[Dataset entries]
--- START ---
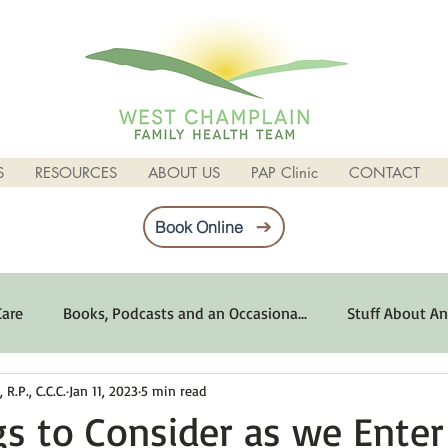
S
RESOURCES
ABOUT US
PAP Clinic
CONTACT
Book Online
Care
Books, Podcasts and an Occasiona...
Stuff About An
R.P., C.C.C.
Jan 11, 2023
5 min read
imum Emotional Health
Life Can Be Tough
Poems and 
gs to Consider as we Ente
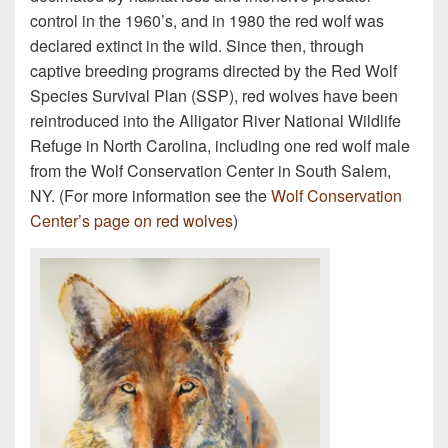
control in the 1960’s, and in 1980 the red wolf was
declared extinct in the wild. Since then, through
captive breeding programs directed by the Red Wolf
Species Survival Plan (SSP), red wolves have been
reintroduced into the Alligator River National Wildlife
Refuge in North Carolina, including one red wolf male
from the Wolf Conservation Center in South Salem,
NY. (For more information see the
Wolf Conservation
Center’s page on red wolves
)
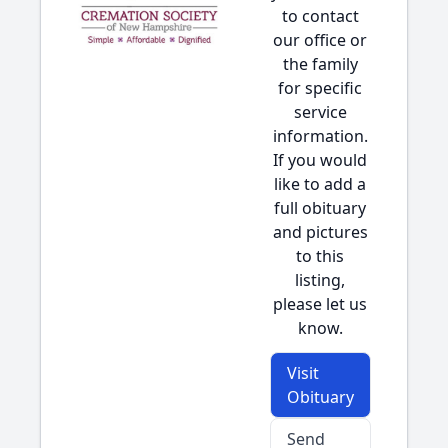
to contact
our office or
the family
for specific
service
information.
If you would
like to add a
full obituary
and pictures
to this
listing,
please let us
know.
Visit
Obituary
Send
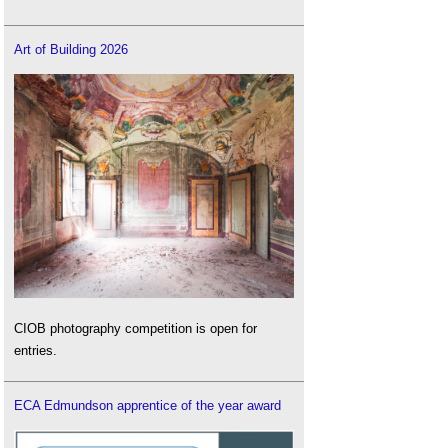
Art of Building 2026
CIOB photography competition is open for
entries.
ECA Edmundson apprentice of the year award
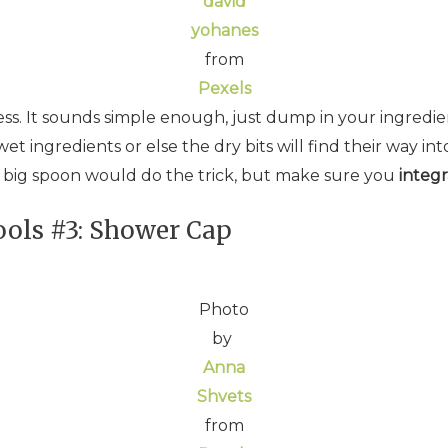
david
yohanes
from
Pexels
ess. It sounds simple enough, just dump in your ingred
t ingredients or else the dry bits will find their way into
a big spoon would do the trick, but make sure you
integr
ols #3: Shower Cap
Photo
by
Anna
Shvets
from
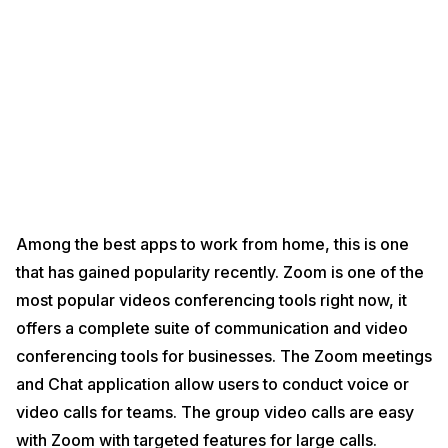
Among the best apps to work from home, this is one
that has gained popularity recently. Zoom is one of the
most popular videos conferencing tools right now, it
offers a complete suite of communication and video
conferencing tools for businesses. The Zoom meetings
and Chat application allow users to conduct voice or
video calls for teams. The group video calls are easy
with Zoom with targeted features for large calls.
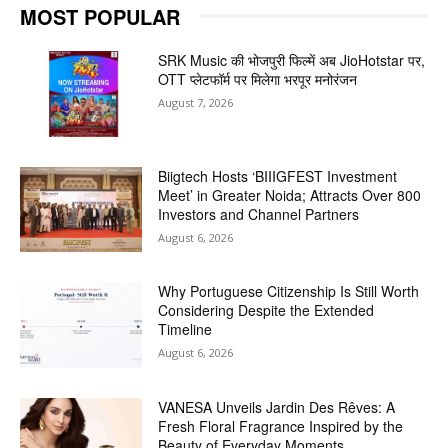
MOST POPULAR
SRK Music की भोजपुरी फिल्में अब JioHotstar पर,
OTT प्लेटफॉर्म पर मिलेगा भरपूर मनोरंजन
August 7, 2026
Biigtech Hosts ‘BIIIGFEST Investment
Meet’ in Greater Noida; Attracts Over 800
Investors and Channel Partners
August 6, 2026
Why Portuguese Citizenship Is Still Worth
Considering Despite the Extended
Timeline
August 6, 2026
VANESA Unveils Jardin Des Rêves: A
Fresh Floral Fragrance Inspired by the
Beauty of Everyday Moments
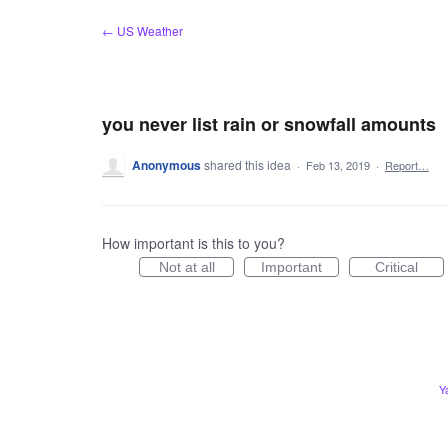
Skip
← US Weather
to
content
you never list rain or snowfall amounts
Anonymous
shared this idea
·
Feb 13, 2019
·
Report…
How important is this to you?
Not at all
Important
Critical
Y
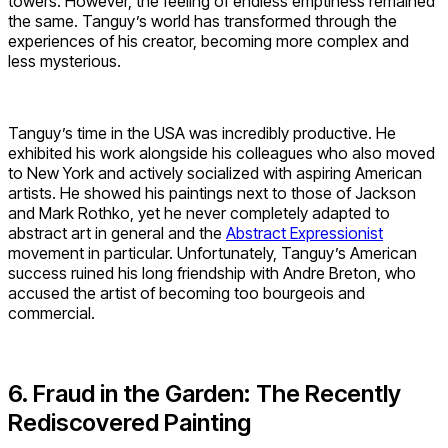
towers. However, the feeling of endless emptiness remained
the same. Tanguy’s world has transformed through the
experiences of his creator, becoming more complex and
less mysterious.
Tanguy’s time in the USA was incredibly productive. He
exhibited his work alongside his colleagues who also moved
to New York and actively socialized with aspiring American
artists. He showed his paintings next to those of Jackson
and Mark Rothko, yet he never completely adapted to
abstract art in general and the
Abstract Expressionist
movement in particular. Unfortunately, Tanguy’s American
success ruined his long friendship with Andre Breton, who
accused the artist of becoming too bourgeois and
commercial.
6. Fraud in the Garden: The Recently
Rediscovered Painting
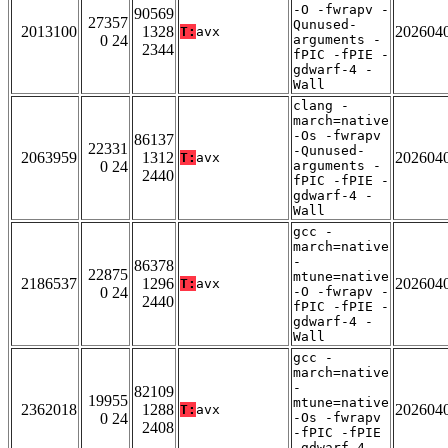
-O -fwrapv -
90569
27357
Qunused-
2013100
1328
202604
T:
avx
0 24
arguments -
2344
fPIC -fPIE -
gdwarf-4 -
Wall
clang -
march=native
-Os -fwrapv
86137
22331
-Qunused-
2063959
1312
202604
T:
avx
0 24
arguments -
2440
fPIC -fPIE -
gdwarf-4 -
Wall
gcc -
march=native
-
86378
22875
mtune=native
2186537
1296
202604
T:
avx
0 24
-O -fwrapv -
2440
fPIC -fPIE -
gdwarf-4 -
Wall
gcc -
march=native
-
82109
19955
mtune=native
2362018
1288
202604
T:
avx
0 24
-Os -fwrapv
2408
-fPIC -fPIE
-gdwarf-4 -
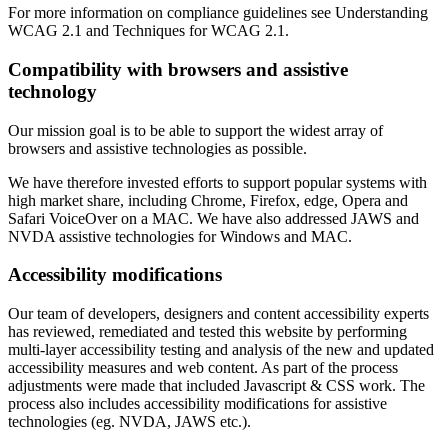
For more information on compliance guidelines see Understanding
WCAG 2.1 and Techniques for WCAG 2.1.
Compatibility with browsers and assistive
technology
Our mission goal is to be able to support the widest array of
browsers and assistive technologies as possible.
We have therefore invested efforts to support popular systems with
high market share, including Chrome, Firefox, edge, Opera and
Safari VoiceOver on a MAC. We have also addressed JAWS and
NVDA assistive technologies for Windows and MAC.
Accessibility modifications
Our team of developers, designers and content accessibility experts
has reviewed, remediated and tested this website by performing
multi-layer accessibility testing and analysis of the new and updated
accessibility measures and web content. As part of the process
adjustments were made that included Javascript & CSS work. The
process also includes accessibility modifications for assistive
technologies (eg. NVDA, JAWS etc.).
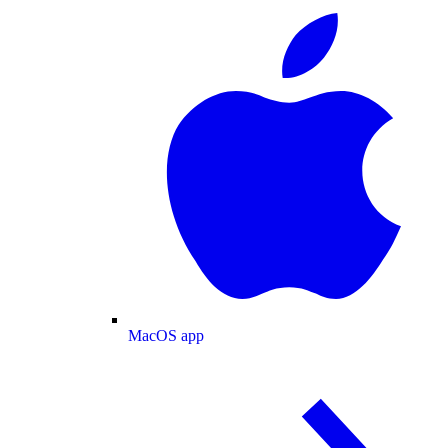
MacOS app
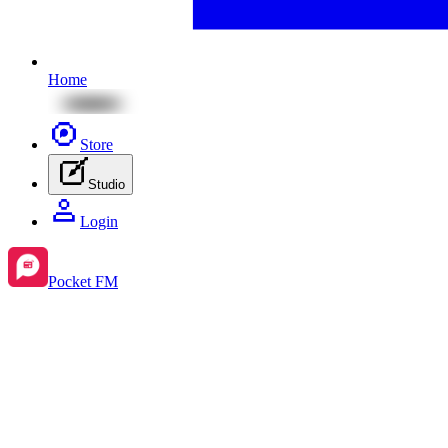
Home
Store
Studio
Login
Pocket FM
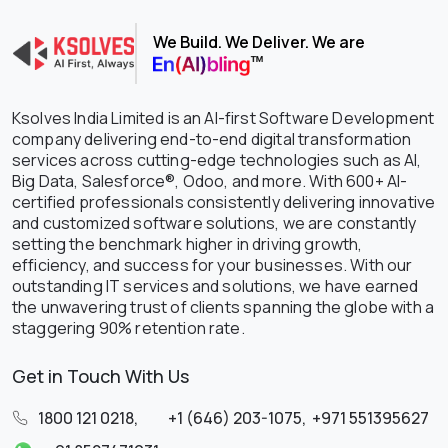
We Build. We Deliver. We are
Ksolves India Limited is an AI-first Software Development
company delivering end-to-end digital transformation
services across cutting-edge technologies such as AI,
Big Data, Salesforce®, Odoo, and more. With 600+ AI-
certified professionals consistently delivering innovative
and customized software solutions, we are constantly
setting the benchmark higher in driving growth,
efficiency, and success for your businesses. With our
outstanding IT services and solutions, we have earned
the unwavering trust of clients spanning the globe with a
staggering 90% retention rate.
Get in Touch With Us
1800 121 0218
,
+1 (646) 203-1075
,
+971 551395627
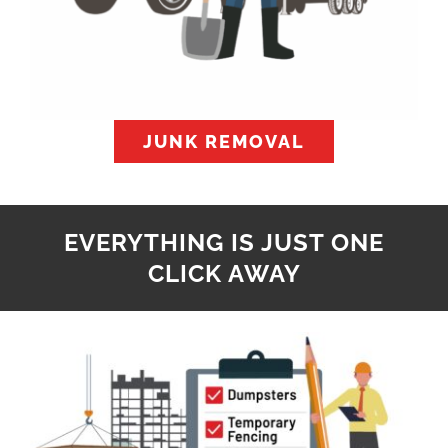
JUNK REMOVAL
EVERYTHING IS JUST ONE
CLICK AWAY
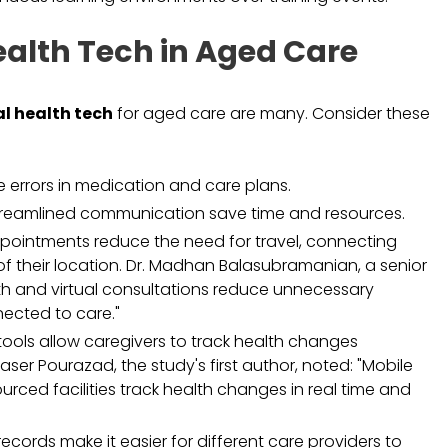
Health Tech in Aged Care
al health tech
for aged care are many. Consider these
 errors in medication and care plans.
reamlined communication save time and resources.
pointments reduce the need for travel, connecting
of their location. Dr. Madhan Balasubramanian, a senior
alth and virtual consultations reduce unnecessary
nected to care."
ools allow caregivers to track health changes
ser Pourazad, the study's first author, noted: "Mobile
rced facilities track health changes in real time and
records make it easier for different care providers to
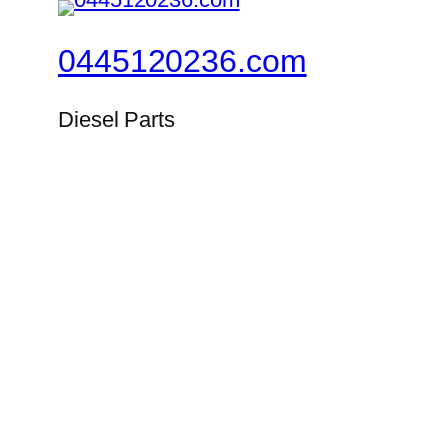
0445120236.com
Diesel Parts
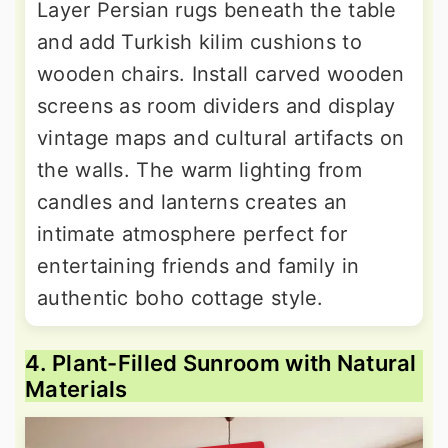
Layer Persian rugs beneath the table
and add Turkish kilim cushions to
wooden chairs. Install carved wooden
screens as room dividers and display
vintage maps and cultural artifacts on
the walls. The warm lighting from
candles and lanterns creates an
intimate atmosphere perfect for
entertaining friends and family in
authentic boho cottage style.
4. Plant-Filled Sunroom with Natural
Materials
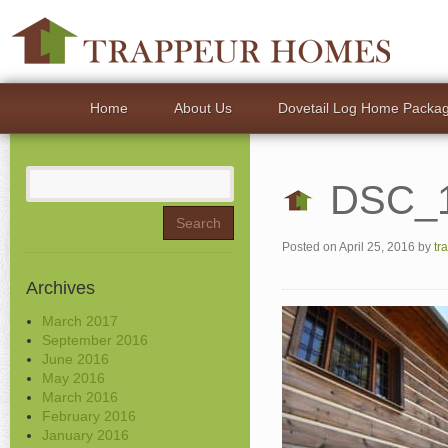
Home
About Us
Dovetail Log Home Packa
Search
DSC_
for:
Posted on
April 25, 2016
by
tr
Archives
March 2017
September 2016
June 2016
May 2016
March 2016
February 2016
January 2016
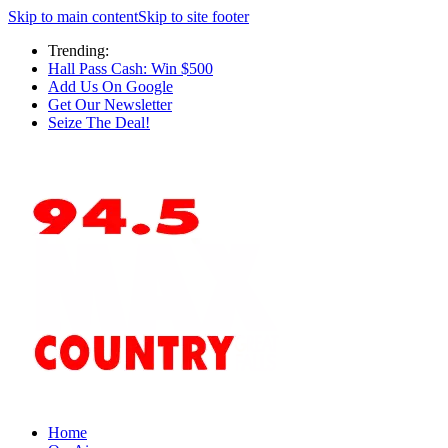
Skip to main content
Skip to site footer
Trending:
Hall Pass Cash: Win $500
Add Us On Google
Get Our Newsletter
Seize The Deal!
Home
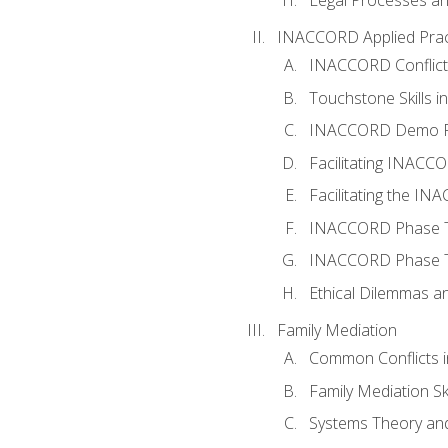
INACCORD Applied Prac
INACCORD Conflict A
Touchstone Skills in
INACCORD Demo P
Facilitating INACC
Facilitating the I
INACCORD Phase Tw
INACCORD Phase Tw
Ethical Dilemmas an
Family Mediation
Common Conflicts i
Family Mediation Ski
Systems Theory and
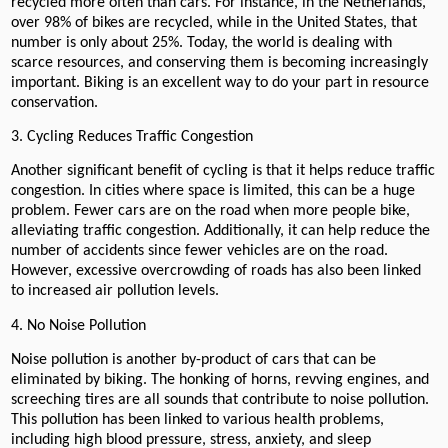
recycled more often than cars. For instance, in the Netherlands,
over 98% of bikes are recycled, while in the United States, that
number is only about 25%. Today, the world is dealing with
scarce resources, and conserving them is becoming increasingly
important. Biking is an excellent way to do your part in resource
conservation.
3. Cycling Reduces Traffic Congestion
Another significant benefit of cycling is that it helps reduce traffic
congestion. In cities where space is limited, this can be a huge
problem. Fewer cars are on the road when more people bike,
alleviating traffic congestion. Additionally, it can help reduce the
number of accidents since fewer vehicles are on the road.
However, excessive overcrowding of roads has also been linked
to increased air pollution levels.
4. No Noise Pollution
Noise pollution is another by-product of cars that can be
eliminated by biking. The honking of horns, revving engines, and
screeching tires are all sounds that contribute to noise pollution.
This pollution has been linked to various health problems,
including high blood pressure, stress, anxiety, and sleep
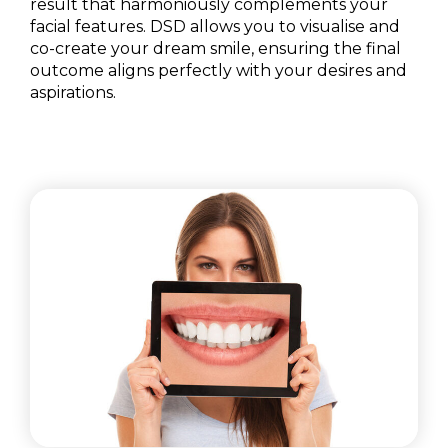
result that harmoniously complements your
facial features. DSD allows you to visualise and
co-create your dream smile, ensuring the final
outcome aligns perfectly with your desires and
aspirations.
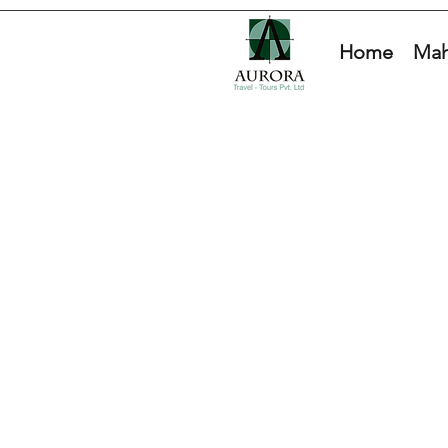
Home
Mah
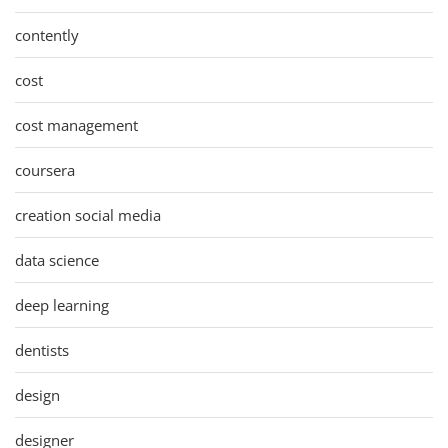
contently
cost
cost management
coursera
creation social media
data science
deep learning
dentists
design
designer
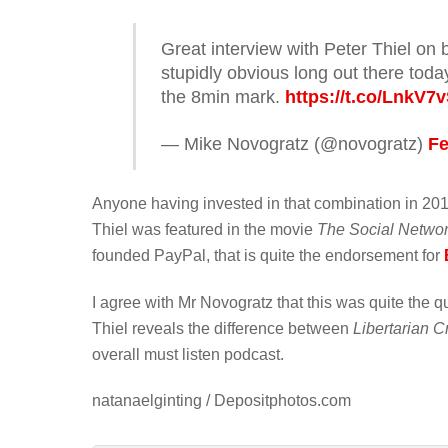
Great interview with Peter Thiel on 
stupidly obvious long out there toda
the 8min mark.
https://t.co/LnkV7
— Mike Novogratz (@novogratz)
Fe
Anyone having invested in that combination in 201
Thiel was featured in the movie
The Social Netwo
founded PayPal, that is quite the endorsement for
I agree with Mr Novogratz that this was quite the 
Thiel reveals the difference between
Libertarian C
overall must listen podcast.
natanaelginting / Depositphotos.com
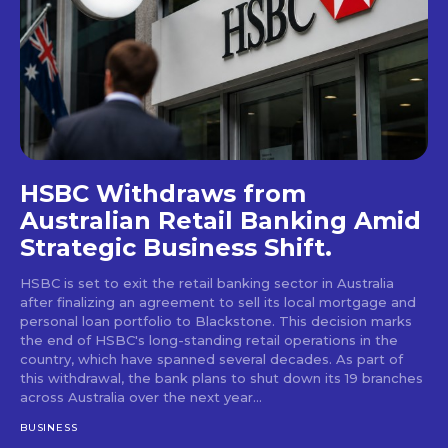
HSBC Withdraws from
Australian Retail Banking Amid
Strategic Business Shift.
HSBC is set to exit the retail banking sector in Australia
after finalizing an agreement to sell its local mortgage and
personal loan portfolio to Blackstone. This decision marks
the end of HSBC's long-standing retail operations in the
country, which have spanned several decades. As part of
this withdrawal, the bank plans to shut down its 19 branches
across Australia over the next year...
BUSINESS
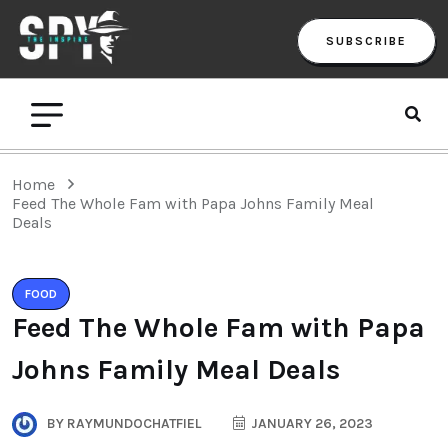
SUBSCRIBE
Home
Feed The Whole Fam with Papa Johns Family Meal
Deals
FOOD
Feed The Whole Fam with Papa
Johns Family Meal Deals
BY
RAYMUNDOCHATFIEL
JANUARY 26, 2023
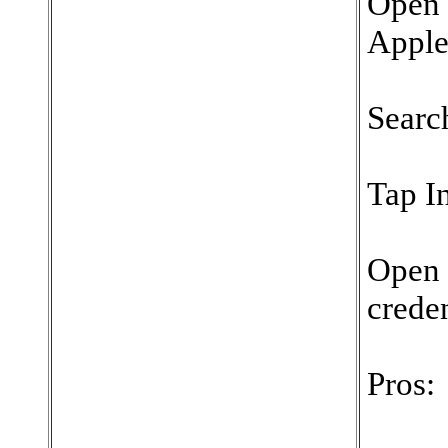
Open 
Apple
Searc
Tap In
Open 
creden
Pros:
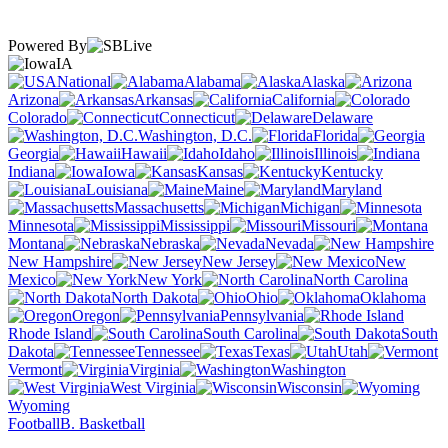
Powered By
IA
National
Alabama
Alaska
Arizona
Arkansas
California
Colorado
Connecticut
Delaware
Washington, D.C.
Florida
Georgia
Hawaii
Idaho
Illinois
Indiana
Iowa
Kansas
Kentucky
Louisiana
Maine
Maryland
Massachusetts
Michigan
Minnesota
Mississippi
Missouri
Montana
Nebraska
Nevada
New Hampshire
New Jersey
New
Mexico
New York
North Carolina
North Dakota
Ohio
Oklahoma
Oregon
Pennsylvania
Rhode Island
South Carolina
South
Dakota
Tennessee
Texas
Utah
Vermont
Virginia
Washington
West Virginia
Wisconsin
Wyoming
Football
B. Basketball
--- END ---
Show every line of the records that contains the word "first".

▸ Written response
Ksolves India Limited is an AI-first Software Development
ser Pourazad, the study's first author, noted: "Mobile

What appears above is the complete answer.